Когда во ВГИКе узнали, что она пробуется у меня, ее вызвала к себе начальственная деканатская дама и сказала:
– Ниночка, вы понимаете, что вы делаете? С кем вы связываетесь? Это же Кончаловский! Безжалостный человек! Вы понимаете, что вас ждет?! Дайте мне слово, что не позволите ему искалечить себе жизнь!
Нина сделала наивные непонимающие глаза и все, все обещала...
Все, о чем предупреждала ее деканатская дама, случилось. В Ленинграде. Еще до съемок я часто возил ее туда. Никогда не забуду, как мы шли по залам Павловского дворца-музея и между нами было такое эротическое напряжение (это, конечно, вещь субъективная, но оно было), что, даже не прикасаясь к ней, я чувствовал каждую ее клеточку. Не успел прикоснуться к ее руке, как она отдернула ее. Такой силы чувственный ток был между нами. Сводило просто до дрожи. Вот так...
Почти 20 лет спустя, снимая в Орегоне «Гомера и Эдди», я почему-то решил позвонить моей Нине в Париж, она с большой нежностью говорила о времени, когда мы были вместе.
– Какой ты был замечательный! – сказала она.
– Правда? Чем же я был так хорош? – хотелось послушать про себя добрые слова.
– Долгий разговор. Когда-нибудь расскажу...
Спустя время мы встретились, я очень хотел послушать, каким она меня помнит. Тогда я уже начинал писать «Низкие истины», набрасывал кое-что в своих тетрадях. Хотел использовать и ее воспоминания о себе, молодом.
Нина вспоминала наш роман с умилением, с восторгом: слушая ее, я все больше приходил в ужас. Человек, о котором она говорила, был глубоко чужд мне – наглец, беспардонный хам. Чему тут умиляться? Даже прожив долгие годы за границей, она сохранила свою русскую женскую суть. Неужели это был я? Я смотрел на себя как бы со стороны и не мог в это поверить.
Мы вспомнили, как я разбил из-за нее свою машину. Ехали на большой скорости, целовались, вылетели на тротуар. На правой стороне полетели все рессоры.
Однажды зимним вечером, отужинав в Доме кино, я подумал, что хорошо бы поехать сейчас в Ленинград. Такая мысль, да еще в 11 вечера (поезд в 12), может прийти в голову только отужинавшему человеку. С собой у меня ничего не было – один сценарий в портфеле.

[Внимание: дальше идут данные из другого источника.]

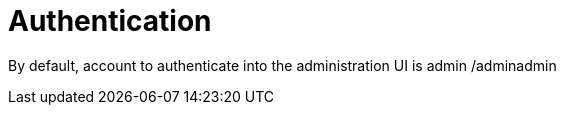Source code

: = Authentication
:page-sidebar: am_sidebar
:page-permalink: am_userguide_authentication.html
:page-folder: am/user-guide


By default, account to authenticate into the administration UI is admin /adminadmin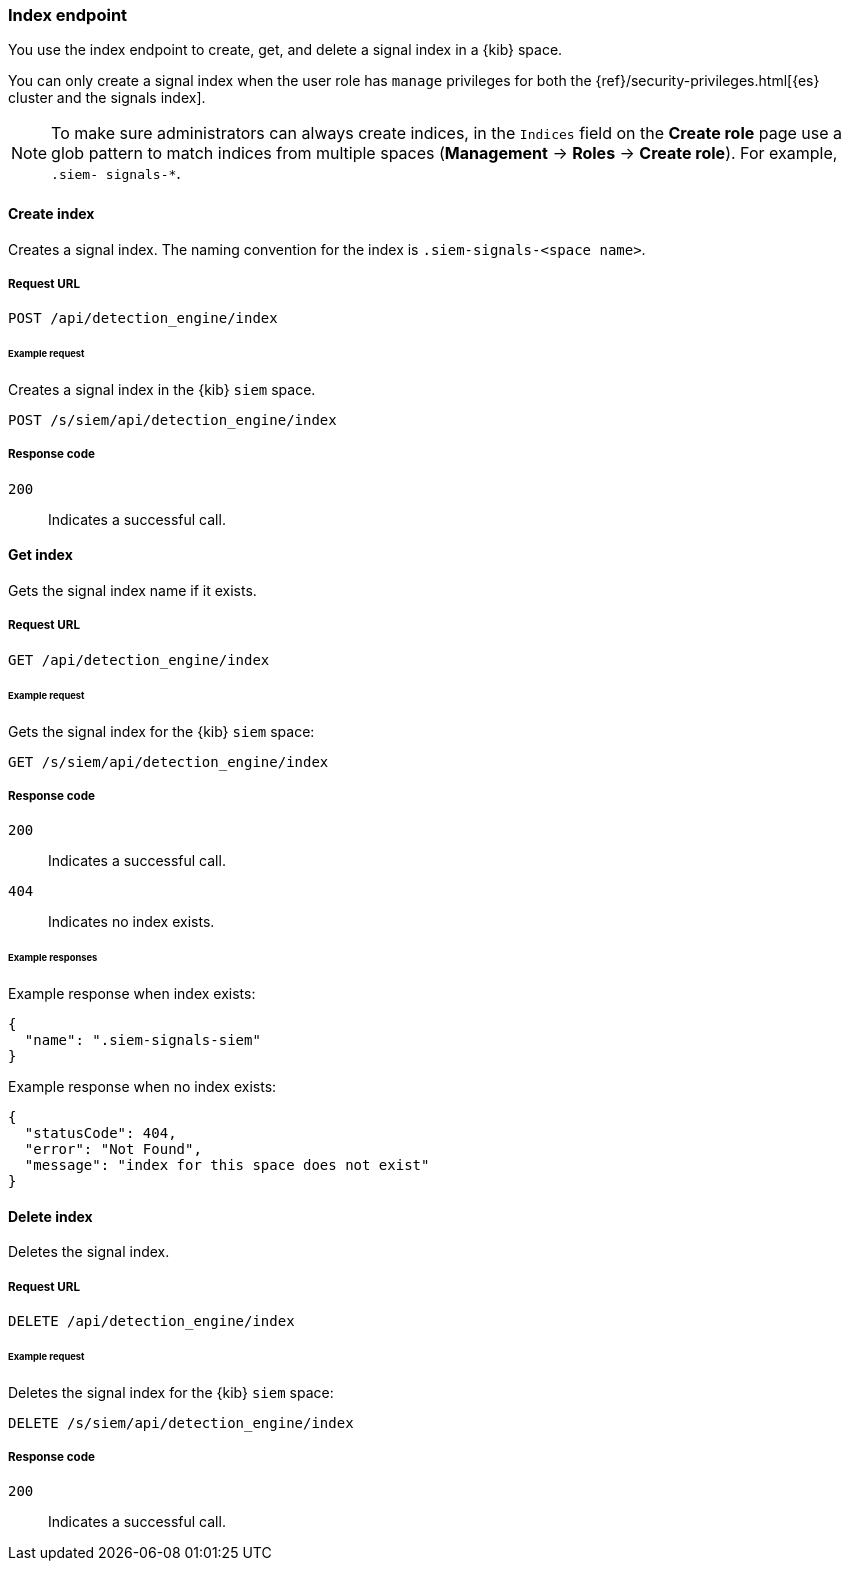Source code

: [[index-api-overview]]
[role="xpack"]
=== Index endpoint

You use the index endpoint to create, get, and delete a signal index in a 
{kib} space.

You can only create a signal index when the user role has `manage` privileges 
for both the {ref}/security-privileges.html[{es} cluster and the signals index].

NOTE: To make sure administrators can always create indices, in the `Indices` 
field on the *Create role* page use a glob pattern to match indices from 
multiple spaces (*Management* -> *Roles* -> *Create role*). For example, `.siem-
signals-*`.

[float]
==== Create index

Creates a signal index. The naming convention for the index is
`.siem-signals-<space name>`.

[float]
===== Request URL

`POST  /api/detection_engine/index`

[float]
====== Example request

Creates a signal index in the {kib} `siem` space.

[source, js]
--------------------------------------------------
POST /s/siem/api/detection_engine/index
--------------------------------------------------
// KIBANA

[float]
===== Response code

`200`:: 
    Indicates a successful call.

[float]
==== Get index

Gets the signal index name if it exists.

[float]
===== Request URL

`GET /api/detection_engine/index`

[float]
====== Example request

Gets the signal index for the {kib} `siem` space:

[source, js]
--------------------------------------------------
GET /s/siem/api/detection_engine/index
--------------------------------------------------
// KIBANA

[float]
===== Response code

`200`:: 
    Indicates a successful call.
`404`::
    Indicates no index exists.
    
[float]
====== Example responses

Example response when index exists:

[source,json]
--------------------------------------------------
{
  "name": ".siem-signals-siem"
}
--------------------------------------------------

Example response when no index exists:

[source,json]
--------------------------------------------------
{
  "statusCode": 404,
  "error": "Not Found",
  "message": "index for this space does not exist"
}
--------------------------------------------------

[float]
==== Delete index

Deletes the signal index.

[float]
===== Request URL

`DELETE /api/detection_engine/index`

[float]
====== Example request

Deletes the signal index for the {kib} `siem` space:

[source, js]
--------------------------------------------------
DELETE /s/siem/api/detection_engine/index
--------------------------------------------------
// KIBANA

[float]
===== Response code

`200`:: 
    Indicates a successful call.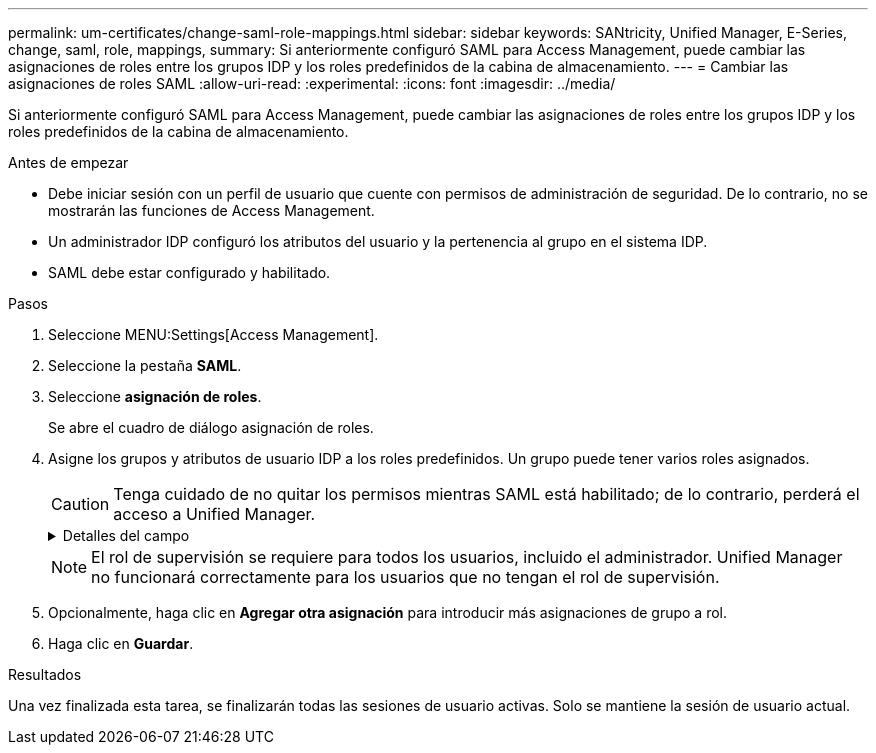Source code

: ---
permalink: um-certificates/change-saml-role-mappings.html 
sidebar: sidebar 
keywords: SANtricity, Unified Manager, E-Series, change, saml, role, mappings, 
summary: Si anteriormente configuró SAML para Access Management, puede cambiar las asignaciones de roles entre los grupos IDP y los roles predefinidos de la cabina de almacenamiento. 
---
= Cambiar las asignaciones de roles SAML
:allow-uri-read: 
:experimental: 
:icons: font
:imagesdir: ../media/


[role="lead"]
Si anteriormente configuró SAML para Access Management, puede cambiar las asignaciones de roles entre los grupos IDP y los roles predefinidos de la cabina de almacenamiento.

.Antes de empezar
* Debe iniciar sesión con un perfil de usuario que cuente con permisos de administración de seguridad. De lo contrario, no se mostrarán las funciones de Access Management.
* Un administrador IDP configuró los atributos del usuario y la pertenencia al grupo en el sistema IDP.
* SAML debe estar configurado y habilitado.


.Pasos
. Seleccione MENU:Settings[Access Management].
. Seleccione la pestaña *SAML*.
. Seleccione *asignación de roles*.
+
Se abre el cuadro de diálogo asignación de roles.

. Asigne los grupos y atributos de usuario IDP a los roles predefinidos. Un grupo puede tener varios roles asignados.
+
[CAUTION]
====
Tenga cuidado de no quitar los permisos mientras SAML está habilitado; de lo contrario, perderá el acceso a Unified Manager.

====
+
.Detalles del campo
[%collapsible]
====
[cols="25h,~"]
|===
| Ajuste | Descripción 


 a| 
*Asignaciones*



 a| 
Atributo de usuario
 a| 
Especifique un atributo (por ejemplo, "miembro de") para el grupo SAML que será asignado.



 a| 
Valor de atributo
 a| 
Especifique el valor de atributo para el grupo que será asignado.



 a| 
Funciones
 a| 
Haga clic en el campo y seleccione uno de los roles de la cabina de almacenamiento que se asignará al atributo. Debe seleccionar individualmente cada rol que desee incluir en este grupo. Se necesita el rol de supervisión junto con los demás roles para iniciar sesión en Unified Manager. También se debe asignar el rol de administración de seguridad al menos a un grupo. Los roles asignados incluyen los siguientes permisos:

** *Storage admin* -- acceso completo de lectura/escritura a los objetos de almacenamiento (por ejemplo, volúmenes y pools de discos), pero sin acceso a la configuración de seguridad.
** *Administración de seguridad* -- acceso a la configuración de seguridad en Access Management, administración de certificados, administración de registros de auditoría y la capacidad de activar o desactivar la interfaz de administración heredada (Symbol).
** *Support admin* -- acceso a todos los recursos de hardware en la cabina de almacenamiento, datos de fallos, eventos MEL y actualizaciones del firmware de la controladora. No brinda acceso a los objetos de almacenamiento ni a la configuración de seguridad.
** *Monitor* -- acceso de sólo lectura a todos los objetos de almacenamiento, pero sin acceso a la configuración de seguridad.


|===
====
+

NOTE: El rol de supervisión se requiere para todos los usuarios, incluido el administrador. Unified Manager no funcionará correctamente para los usuarios que no tengan el rol de supervisión.

. Opcionalmente, haga clic en *Agregar otra asignación* para introducir más asignaciones de grupo a rol.
. Haga clic en *Guardar*.


.Resultados
Una vez finalizada esta tarea, se finalizarán todas las sesiones de usuario activas. Solo se mantiene la sesión de usuario actual.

Поехал к Нине, позвонил ей снизу из автомата, она уже укладывалась спать.
– Спустись на минуточку!
Она спустилась, в тапочках, набросив на ночную рубашку пальто.
– Поехали! – сказал я, запихивая ее в машину.
– Куда?
– В Ленинград.
– Не могу. Надо сказать бабушке.
Она жила с бабушкой.
– Какая разница? Позвонишь из Ленинграда, скажешь, что ты у знакомой.
– Я не одета.
– Неважно. Там все купим.
И она, в пальто поверх ночной рубашки и тапочках, покорно поехала со мной. Невероятно!
Утром устроились в гостинице, попросили у дежурной ее туфли, пошли в комиссионный, купили Нине туфли, чулки, платье, какое-то белье. Она все время плакала. Мне было неловко. Ей больно? Почему? Спустя четверть века узнал: она плакала от восторга.
Или еще. Шел по улице Горького, заглянул в окно ресторана ВТО, увидел Нину, сидевшую с какой-то компанией. Залез в окно, взял ее за руку и так же через окно увел. Она послушно шла. Как олененок. Не могу поверить, что это было.
Сегодня мне с трудом верится, что я был способен на подобное. Откуда во мне эта беспардонность, отсутствие всякого уважения к личности. Собственно, этим и отличается один возраст от другого. В 30 лет – море по колено. Но Нина вспоминала обо всем с глазами, сиявшими счастьем.
Встретившись спустя четверть века, я увидел, что она до сих пор очень хороша и боттичеллиевская красота в ней все та же.